- **Stated task**
Lay out the records from the line with "name:Corpora sanctorum;" to the line with "(c4) COr(d)po(dc)ra(f) San(g)ctó(f_h)rum(h'_)", both included, as a Markdown table with the columns No. and Text. Each line gets its own row with its number, and blank lines are left out.

- **Data shown**
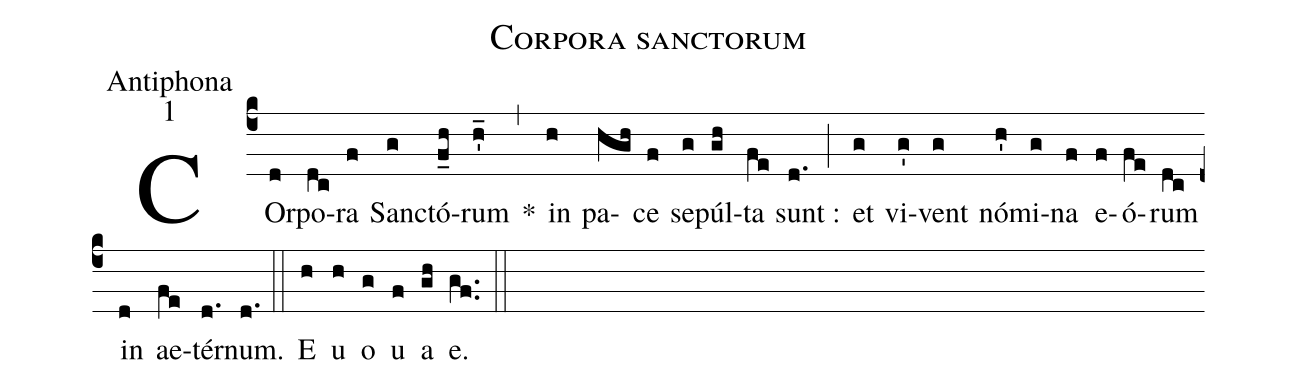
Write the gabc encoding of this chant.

name:Corpora sanctorum;
office-part:Antiphona;
mode:1;
%%
(c4) COr(d)po(dc)ra(f) San(g)ctó(f_h)rum(h'_) *(,) in(h) pa(hgh)ce(f) se(g)púl(gh)ta(fe) sunt :(d.) (;) et(g) vi(g')vent(g) nó(h')mi(g)na(f) e(f)ó(fe)rum(dc) in(d) ae(fe)tér(d.)num.(d.) (::) <eu>E(h) u(h) o(g) u(f) a(gh) e.</eu>(gf..) (::)
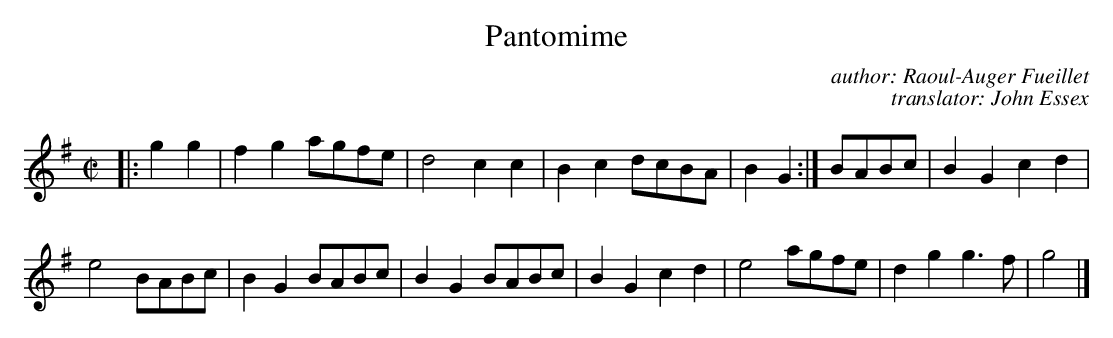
X:1
T: Pantomime
C: author: Raoul-Auger Fueillet
C: translator: John Essex
L: 1/8
M: C|
K: G
|: g2g2 |\
f2g2 agfe | d4 c2c2 | B2c2 dcBA | B2G2 :|\
BABc | B2G2 c2d2 |
e4 BABc | B2G2 BABc | B2G2 BABc |\
B2G2 c2d2 | e4 agfe | d2g2 g3f | g4 |]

- **Correct answer**
| No. | Text |
|---|---|
| 1 | name:Corpora sanctorum; |
| 2 | office-part:Antiphona; |
| 3 | mode:1; |
| 4 | %% |
| 5 | (c4) COr(d)po(dc)ra(f) San(g)ctó(f_h)rum(h'_) *(,) in(h) pa(hgh)ce(f) se(g)púl(gh)ta(fe) sunt :(d.) (;) et(g) vi(g')vent(g) nó(h')mi(g)na(f) e(f)ó(fe)rum(dc) in(d) ae(fe)tér(d.)num.(d.) (::) <eu>E(h) u(h) o(g) u(f) a(gh) e.</eu>(gf..) (::) |